Task. Recast the lines of the records below as a Markdown table with the columns Item and Record Line, numbering each row and leaving out blank lines. Start with the line that contains "country: India" and go on through the line that contains "state / province: Antioquia".

Exercise data.
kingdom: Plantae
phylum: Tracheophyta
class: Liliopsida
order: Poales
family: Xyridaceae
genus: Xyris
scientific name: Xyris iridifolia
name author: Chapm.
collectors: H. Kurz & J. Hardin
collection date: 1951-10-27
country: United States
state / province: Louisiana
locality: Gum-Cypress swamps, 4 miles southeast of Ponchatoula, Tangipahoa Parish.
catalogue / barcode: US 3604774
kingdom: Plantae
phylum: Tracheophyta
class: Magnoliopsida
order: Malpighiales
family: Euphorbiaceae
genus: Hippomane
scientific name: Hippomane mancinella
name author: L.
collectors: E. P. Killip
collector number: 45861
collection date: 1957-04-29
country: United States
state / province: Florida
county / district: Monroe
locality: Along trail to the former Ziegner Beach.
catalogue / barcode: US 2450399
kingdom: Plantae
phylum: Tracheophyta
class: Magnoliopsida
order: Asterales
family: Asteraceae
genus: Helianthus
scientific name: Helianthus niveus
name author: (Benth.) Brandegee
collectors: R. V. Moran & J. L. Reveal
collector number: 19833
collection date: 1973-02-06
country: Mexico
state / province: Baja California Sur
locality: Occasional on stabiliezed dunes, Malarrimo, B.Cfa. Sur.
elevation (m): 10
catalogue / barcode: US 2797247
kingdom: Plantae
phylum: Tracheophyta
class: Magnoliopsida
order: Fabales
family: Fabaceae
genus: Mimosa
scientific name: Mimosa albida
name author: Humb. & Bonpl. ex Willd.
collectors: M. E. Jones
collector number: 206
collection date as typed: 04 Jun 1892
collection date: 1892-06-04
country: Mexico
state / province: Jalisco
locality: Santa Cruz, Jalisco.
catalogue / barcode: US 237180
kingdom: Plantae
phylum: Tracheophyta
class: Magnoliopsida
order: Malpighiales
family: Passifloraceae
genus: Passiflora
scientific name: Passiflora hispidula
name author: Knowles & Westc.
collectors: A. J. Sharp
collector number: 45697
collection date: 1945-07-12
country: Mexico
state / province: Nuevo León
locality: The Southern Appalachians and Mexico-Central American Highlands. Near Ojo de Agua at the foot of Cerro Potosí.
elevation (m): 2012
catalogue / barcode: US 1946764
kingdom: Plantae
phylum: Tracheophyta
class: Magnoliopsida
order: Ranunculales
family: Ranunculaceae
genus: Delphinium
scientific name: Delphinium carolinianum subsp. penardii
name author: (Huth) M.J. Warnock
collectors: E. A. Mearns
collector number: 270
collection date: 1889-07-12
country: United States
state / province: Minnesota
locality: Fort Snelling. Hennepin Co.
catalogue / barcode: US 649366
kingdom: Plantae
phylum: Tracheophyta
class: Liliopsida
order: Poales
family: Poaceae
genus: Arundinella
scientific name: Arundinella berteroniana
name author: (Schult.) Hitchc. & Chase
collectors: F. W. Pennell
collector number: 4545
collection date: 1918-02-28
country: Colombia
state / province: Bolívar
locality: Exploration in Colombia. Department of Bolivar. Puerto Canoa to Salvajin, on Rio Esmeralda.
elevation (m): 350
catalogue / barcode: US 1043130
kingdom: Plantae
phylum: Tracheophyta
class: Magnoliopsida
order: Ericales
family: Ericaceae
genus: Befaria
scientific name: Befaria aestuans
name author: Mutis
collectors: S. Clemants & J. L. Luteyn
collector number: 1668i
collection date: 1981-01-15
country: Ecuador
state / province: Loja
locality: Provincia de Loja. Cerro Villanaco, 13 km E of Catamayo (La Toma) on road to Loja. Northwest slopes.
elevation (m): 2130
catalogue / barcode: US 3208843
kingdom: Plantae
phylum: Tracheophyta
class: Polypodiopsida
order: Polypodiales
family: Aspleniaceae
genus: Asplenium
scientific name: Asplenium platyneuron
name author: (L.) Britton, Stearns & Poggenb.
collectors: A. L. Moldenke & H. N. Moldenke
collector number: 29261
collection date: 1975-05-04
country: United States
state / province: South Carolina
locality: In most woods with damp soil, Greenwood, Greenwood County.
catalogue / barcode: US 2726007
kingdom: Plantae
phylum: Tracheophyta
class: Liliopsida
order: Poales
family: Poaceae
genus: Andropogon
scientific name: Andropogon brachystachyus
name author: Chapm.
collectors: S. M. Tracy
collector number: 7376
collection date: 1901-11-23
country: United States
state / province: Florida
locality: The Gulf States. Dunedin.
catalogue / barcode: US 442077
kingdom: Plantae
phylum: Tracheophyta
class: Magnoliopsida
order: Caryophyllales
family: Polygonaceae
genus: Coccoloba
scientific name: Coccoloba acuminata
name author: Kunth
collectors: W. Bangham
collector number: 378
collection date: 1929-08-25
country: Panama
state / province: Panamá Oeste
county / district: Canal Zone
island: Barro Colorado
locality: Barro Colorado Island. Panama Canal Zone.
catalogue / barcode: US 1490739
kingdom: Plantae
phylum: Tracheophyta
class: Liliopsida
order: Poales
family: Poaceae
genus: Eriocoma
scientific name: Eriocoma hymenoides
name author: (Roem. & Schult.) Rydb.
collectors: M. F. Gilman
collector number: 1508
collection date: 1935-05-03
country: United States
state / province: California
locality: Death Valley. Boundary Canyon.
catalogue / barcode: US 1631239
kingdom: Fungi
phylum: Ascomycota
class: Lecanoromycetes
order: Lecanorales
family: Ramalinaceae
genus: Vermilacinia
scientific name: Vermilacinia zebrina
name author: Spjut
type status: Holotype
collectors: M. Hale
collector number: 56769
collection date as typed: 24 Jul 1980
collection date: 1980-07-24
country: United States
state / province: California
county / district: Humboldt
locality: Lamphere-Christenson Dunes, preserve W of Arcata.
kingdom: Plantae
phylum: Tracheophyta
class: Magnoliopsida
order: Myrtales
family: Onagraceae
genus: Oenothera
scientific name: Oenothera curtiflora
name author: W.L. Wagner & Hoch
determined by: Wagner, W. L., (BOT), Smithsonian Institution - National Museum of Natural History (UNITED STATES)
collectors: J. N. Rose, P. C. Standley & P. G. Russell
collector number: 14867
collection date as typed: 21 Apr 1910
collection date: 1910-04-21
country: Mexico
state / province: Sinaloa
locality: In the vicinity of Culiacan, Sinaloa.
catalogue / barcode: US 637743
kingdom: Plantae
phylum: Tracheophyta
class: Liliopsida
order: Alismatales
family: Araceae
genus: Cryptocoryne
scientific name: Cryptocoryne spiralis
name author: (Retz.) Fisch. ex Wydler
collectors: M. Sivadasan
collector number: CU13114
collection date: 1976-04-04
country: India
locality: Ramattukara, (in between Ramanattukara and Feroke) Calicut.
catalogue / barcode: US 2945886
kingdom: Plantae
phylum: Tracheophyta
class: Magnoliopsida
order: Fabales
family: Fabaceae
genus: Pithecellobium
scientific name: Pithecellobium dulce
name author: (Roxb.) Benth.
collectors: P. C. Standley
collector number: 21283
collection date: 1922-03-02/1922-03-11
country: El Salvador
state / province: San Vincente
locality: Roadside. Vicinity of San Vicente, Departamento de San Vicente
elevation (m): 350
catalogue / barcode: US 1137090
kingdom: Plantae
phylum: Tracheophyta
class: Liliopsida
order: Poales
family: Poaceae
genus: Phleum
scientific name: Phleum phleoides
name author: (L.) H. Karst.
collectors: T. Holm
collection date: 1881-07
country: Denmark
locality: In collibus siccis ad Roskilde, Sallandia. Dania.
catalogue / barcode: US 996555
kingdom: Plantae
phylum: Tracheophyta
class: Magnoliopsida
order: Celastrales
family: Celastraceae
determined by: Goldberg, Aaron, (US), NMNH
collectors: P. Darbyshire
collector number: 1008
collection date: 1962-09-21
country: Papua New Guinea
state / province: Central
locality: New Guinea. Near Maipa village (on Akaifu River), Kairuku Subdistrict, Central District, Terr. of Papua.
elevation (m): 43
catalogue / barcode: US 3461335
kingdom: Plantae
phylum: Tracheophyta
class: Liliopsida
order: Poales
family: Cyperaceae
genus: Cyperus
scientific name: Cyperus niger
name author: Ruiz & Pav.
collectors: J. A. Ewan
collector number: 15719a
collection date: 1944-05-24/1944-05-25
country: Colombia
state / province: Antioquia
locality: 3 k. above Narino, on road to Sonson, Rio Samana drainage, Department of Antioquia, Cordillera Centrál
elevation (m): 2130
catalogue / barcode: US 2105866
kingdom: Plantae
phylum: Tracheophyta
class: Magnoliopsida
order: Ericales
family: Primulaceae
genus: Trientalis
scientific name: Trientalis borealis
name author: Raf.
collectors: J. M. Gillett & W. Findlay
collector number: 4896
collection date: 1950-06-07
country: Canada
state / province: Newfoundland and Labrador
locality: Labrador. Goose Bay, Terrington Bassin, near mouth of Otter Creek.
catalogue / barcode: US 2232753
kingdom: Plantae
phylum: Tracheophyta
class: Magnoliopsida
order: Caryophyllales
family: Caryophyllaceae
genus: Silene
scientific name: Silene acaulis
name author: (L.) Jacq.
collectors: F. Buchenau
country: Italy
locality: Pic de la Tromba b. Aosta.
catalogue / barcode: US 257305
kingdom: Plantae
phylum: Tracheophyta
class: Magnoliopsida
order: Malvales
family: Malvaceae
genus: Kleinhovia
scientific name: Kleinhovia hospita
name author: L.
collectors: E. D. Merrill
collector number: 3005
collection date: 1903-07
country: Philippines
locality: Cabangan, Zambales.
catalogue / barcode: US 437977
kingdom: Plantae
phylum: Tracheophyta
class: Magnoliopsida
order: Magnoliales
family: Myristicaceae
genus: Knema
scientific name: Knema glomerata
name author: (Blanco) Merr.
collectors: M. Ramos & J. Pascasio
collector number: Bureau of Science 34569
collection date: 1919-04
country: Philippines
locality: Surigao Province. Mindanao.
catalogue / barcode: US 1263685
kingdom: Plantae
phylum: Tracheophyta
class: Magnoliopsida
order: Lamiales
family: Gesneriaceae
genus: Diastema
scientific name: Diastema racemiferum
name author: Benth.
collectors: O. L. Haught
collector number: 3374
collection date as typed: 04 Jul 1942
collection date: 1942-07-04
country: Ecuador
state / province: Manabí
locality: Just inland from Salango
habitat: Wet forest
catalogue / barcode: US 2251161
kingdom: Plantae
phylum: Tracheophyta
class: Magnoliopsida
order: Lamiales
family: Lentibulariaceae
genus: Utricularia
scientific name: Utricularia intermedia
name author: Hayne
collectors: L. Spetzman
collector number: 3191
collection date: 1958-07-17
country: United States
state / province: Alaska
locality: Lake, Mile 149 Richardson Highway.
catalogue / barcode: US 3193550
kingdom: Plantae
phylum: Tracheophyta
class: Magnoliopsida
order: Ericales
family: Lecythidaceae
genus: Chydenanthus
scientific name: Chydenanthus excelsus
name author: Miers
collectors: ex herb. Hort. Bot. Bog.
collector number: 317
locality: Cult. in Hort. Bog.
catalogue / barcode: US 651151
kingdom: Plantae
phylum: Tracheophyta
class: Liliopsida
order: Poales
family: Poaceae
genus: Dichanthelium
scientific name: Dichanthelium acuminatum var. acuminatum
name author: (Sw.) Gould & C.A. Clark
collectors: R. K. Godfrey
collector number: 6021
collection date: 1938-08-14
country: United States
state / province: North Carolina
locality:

Written solution.
| Item | Record Line |
|---|---|
| 1 | country: India |
| 2 | locality: Ramattukara, (in between Ramanattukara and Feroke) Calicut. |
| 3 | catalogue / barcode: US 2945886 |
| 4 | kingdom: Plantae |
| 5 | phylum: Tracheophyta |
| 6 | class: Magnoliopsida |
| 7 | order: Fabales |
| 8 | family: Fabaceae |
| 9 | genus: Pithecellobium |
| 10 | scientific name: Pithecellobium dulce |
| 11 | name author: (Roxb.) Benth. |
| 12 | collectors: P. C. Standley |
| 13 | collector number: 21283 |
| 14 | collection date: 1922-03-02/1922-03-11 |
| 15 | country: El Salvador |
| 16 | state / province: San Vincente |
| 17 | locality: Roadside. Vicinity of San Vicente, Departamento de San Vicente |
| 18 | elevation (m): 350 |
| 19 | catalogue / barcode: US 1137090 |
| 20 | kingdom: Plantae |
| 21 | phylum: Tracheophyta |
| 22 | class: Liliopsida |
| 23 | order: Poales |
| 24 | family: Poaceae |
| 25 | genus: Phleum |
| 26 | scientific name: Phleum phleoides |
| 27 | name author: (L.) H. Karst. |
| 28 | collectors: T. Holm |
| 29 | collection date: 1881-07 |
| 30 | country: Denmark |
| 31 | locality: In collibus siccis ad Roskilde, Sallandia. Dania. |
| 32 | catalogue / barcode: US 996555 |
| 33 | kingdom: Plantae |
| 34 | phylum: Tracheophyta |
| 35 | class: Magnoliopsida |
| 36 | order: Celastrales |
| 37 | family: Celastraceae |
| 38 | determined by: Goldberg, Aaron, (US), NMNH |
| 39 | collectors: P. Darbyshire |
| 40 | collector number: 1008 |
| 41 | collection date: 1962-09-21 |
| 42 | country: Papua New Guinea |
| 43 | state / province: Central |
| 44 | locality: New Guinea. Near Maipa village (on Akaifu River), Kairuku Subdistrict, Central District, Terr. of Papua. |
| 45 | elevation (m): 43 |
| 46 | catalogue / barcode: US 3461335 |
| 47 | kingdom: Plantae |
| 48 | phylum: Tracheophyta |
| 49 | class: Liliopsida |
| 50 | order: Poales |
| 51 | family: Cyperaceae |
| 52 | genus: Cyperus |
| 53 | scientific name: Cyperus niger |
| 54 | name author: Ruiz & Pav. |
| 55 | collectors: J. A. Ewan |
| 56 | collector number: 15719a |
| 57 | collection date: 1944-05-24/1944-05-25 |
| 58 | country: Colombia |
| 59 | state / province: Antioquia |